> **REQUIRED ACTION**
Report each line of the data below that contains the string "wrist", giving the full line. The match is case-sensitive.

> **Dataset excerpts**
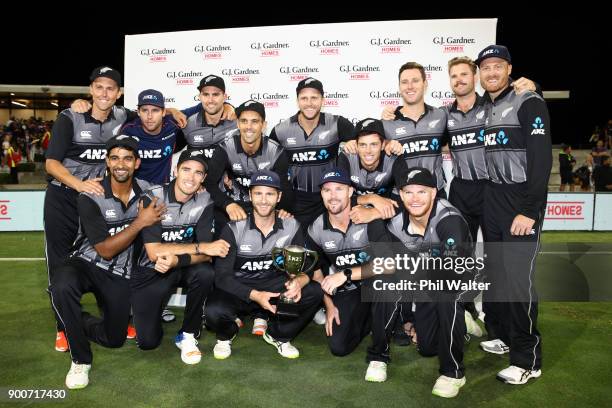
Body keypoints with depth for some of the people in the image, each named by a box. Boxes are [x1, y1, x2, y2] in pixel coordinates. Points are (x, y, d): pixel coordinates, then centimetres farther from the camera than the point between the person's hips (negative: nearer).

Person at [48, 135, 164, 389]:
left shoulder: (146, 191, -5)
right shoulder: (90, 197, -18)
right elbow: (106, 251, -19)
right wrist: (139, 223, -25)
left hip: (120, 273, 4)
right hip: (86, 263, -3)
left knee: (114, 340, 5)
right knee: (62, 286, -38)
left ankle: (77, 321, 39)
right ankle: (80, 359, -16)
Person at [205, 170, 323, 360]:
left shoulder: (291, 227, -7)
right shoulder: (234, 229, -14)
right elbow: (222, 276, -16)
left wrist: (298, 281, -30)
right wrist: (254, 295, -32)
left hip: (275, 287, 3)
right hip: (239, 290, -2)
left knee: (314, 291, -22)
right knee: (214, 311, -33)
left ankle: (278, 335, 5)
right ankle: (226, 335, 7)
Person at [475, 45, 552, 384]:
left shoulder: (528, 103, -6)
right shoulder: (481, 108, 14)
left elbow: (542, 159, -13)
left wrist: (530, 212, -18)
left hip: (521, 202, -6)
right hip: (490, 200, 7)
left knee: (518, 278, -7)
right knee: (494, 271, 12)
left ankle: (528, 360, 5)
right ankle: (500, 335, 29)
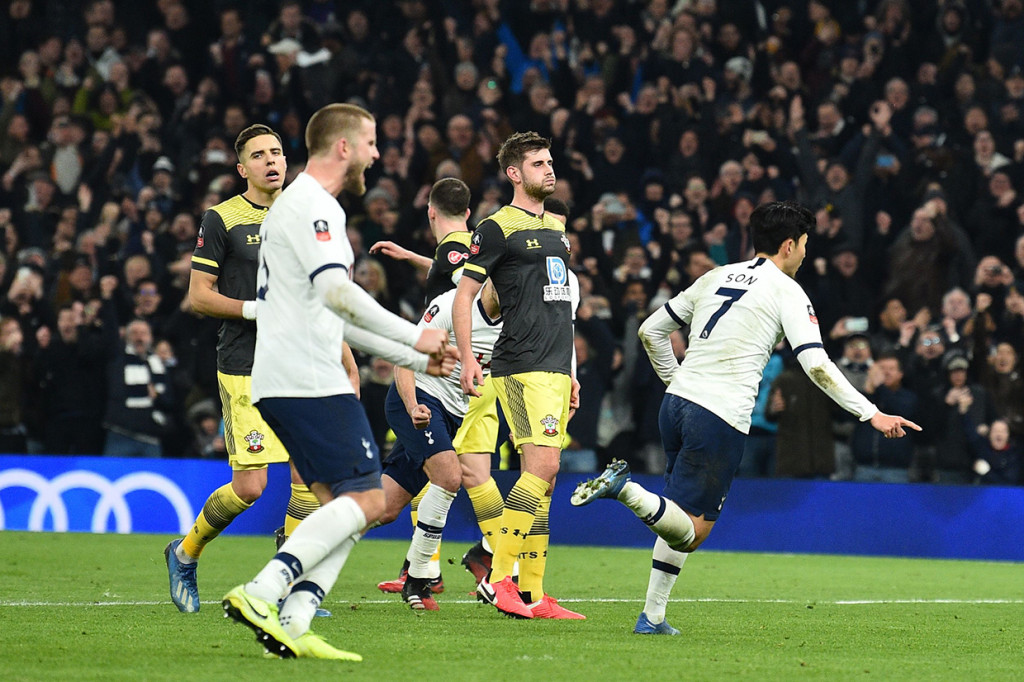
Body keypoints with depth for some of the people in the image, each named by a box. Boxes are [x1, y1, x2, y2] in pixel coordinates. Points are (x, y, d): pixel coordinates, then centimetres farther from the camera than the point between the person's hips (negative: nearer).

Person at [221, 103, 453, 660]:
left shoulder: (305, 205, 26)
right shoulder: (311, 206, -8)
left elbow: (332, 318, 31)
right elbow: (336, 292, -22)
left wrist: (414, 359, 28)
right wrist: (415, 337, -15)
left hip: (282, 383, 10)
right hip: (309, 381, -10)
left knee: (344, 508, 6)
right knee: (365, 500, -13)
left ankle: (292, 625, -6)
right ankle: (262, 592, -22)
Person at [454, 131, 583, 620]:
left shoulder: (556, 228, 20)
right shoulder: (498, 227, -4)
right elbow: (464, 294, -5)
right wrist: (466, 357, -16)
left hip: (554, 368, 8)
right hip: (521, 367, -8)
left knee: (540, 479, 5)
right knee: (542, 466, -19)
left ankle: (531, 594, 6)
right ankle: (498, 577, -16)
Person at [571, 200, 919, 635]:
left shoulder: (716, 278, 18)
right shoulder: (787, 292, 0)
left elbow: (651, 330, 22)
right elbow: (817, 366, -11)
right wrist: (871, 414, -8)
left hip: (677, 402, 7)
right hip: (723, 417, -7)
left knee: (682, 522, 21)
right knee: (691, 532, -5)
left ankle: (652, 617, 16)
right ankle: (625, 488, -28)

> **RESPONSE**
right wrist: (139, 223, -25)
left wrist: (298, 281, -30)
right wrist: (254, 295, -32)
left wrist: (530, 212, -18)
left wrist: (414, 359, 28)
right wrist: (415, 337, -15)
right wrist: (466, 357, -16)
right wrist: (871, 414, -8)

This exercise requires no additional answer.